# Marty the Elusive Havanese Has been Found



## Gableshavs (Jun 19, 2007)

Marty has been found. He's being taken to the vet to check for dehydration. I have no other details, I'm sure we can all breathe a collective sigh of relief.
Paula:amen:


----------



## Gableshavs (Jun 19, 2007)

We have some very dedicated people in HRI who worked hard this week to make this miracle happen. Thanks to all who volunteered you rock. Now go relax and enjoy the rest of your weekend.


----------



## Sheri (Oct 11, 2008)

Yeah!!! How did someone get hold of him? How was the vet visit?

Good job, searchers!


----------



## mintchip (Apr 19, 2007)

Gableshavs said:


> *We have some very dedicated people in HRI who worked hard this week to make this miracle happen. Thanks to all who volunteered you rock*. Now go relax and enjoy the rest of your weekend.


YEAH!!!
* :angel:Thank you!!!*


----------



## Jill in Mich (Feb 24, 2008)

*Yeah!!!!*


----------



## juliav (Nov 21, 2006)

:whoo: :whoo: :whoo:


----------



## Scooter's Family (May 23, 2008)

Great news!


----------



## RikiDaisyDixie (Apr 15, 2008)

*Thank goodness...*

Ahhhhhhhhhhhhhhhhhhhhh.

Finally, I can relax...as I am sure all the many who have worked so hard to find him can do.


----------



## Gableshavs (Jun 19, 2007)

I'm making a donation to HRI in order to repay what it cost to bring Marty home and his vetting and rehabilitation. Anyone want to join me? It's such a wonderful miracle that he came home.
Paula


----------



## Julie (Feb 8, 2007)

:clap2: That is GREAT news! :clap2:


----------



## pjewel (Apr 11, 2007)

Thank God! I hope Marty learns that the world is not such a bad place after all. My prayers continue to go out for him and all those who care for him.


----------



## Kathie (Jul 31, 2008)

Great news - I've been thinking of him and those looking for him every day! Can't wait to hear an update on the little fellow - he must be exhausted!


----------



## BeverlyA (Oct 29, 2006)

Praise God!:angel:
Thank you to all who helped in any way to help bring back Marty!

We LOVE happy outcomes!

Beverly


----------



## Lynn (Jan 2, 2007)

:clap2::cheer2::cheer2:_* THAT IS FANTASTIC NEWS!!!!:*_:clap2::cheer2::cheer2:


----------



## dschles (Jan 23, 2007)

Yeah!! I can't wait to hear an update on how Marty is doing. I hope HRI will be able to teach Marty to be more trusting.


----------



## Beamer (Jan 29, 2007)

Thats great that they finally found him.. He might not know how lucky he is!

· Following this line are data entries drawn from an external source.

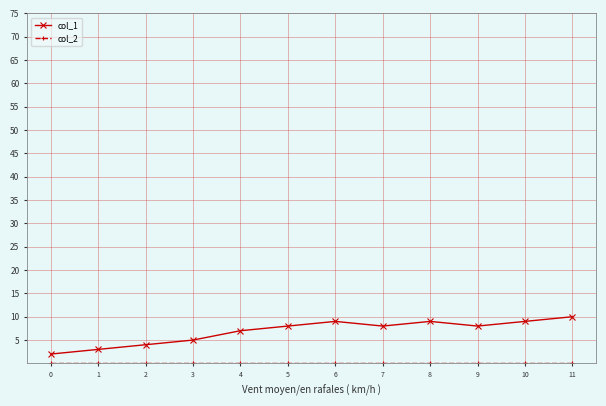

Which series has the largest total across all categories?

col_1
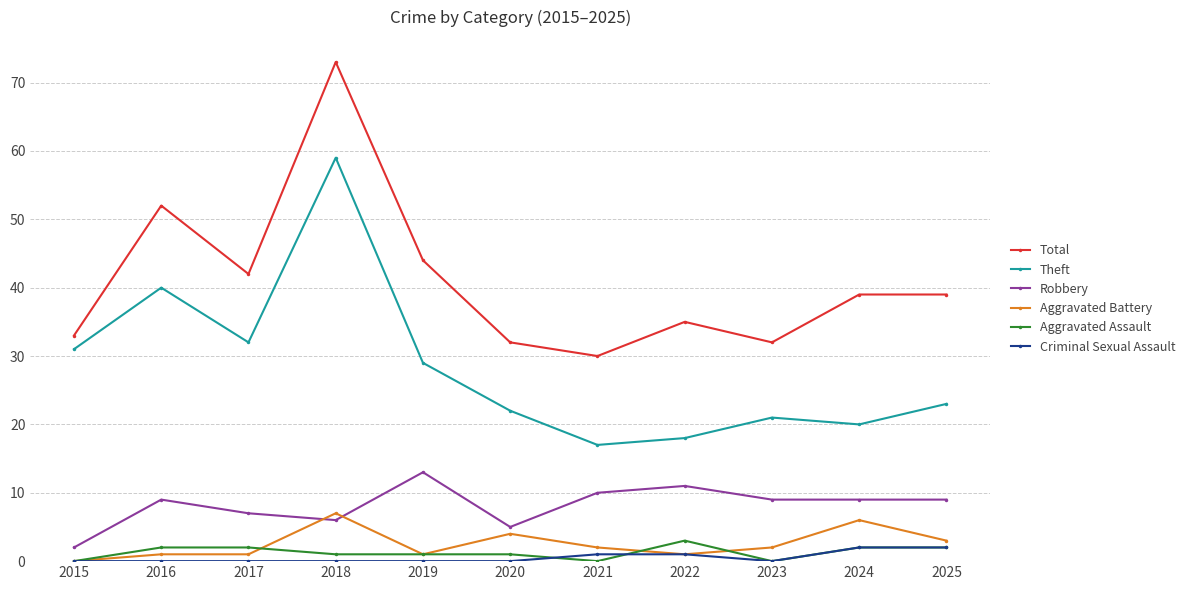

Which series has the largest range (max minus min)?

Total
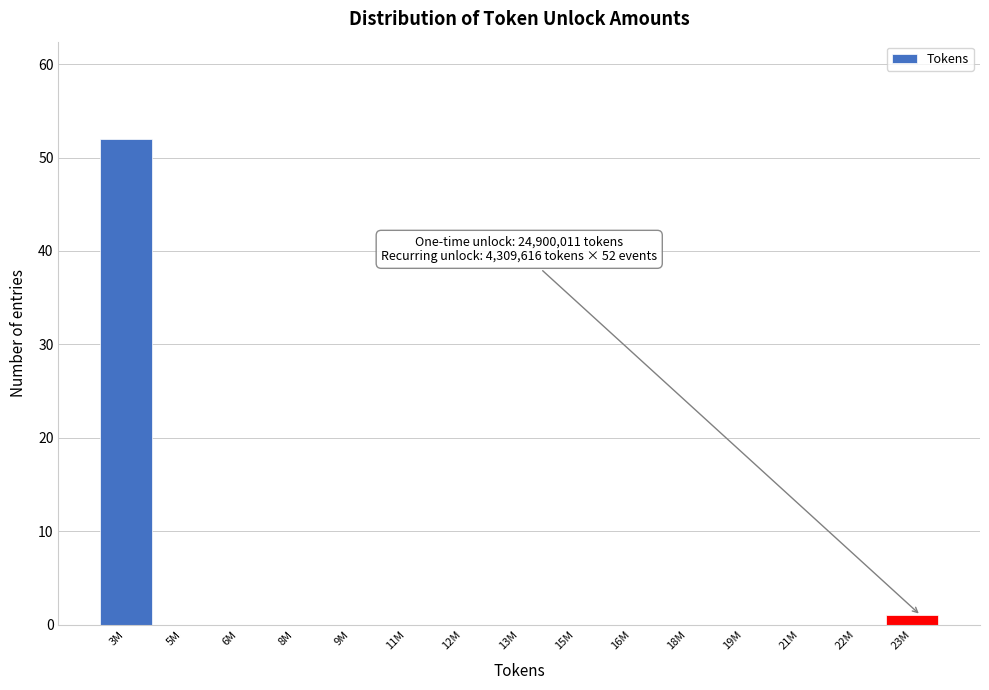

Reading left to right, list all the values displayed in this chart.

3M=52	5M=0	6M=0	8M=0	9M=0	11M=0	12M=0	13M=0	15M=0	16M=0	18M=0	19M=0	21M=0	22M=0	23M=1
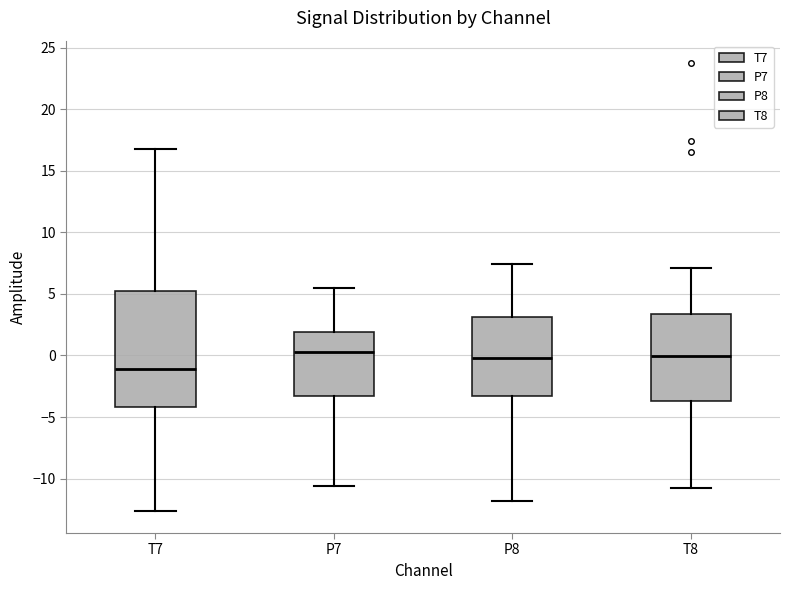

Where does the lower whisker of the box for T7 end on the y-axis? The values are not printed on the chart, so give them approximately, as read against the axis.

-12.5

Question though - Does the foster family that lost him get him back? Or will he go elsewhere?

Ryan


----------



## rdanielle (Sep 2, 2008)

Thats awesome! Congrats to all the ppl who were in on the effort of finding him!!


----------



## Thumper (Feb 18, 2007)

WONDERFUL!


----------



## marb42 (Oct 19, 2008)

That's a miracle. I don't know how they managed to catch him.:clap2:
Gina


----------



## Jill in Mich (Feb 24, 2008)

It takes a village....


----------



## peluitohavanese (Nov 8, 2006)

Beamer said:


> Thats great that they finally found him.. He might not know how lucky he is!
> 
> Question though - Does the foster family that lost him get him back? Or will he go elsewhere?
> 
> Ryan


My understanding is that he is back in his foster home.


----------



## LuvCicero (Mar 31, 2008)

Great news !!!!!


----------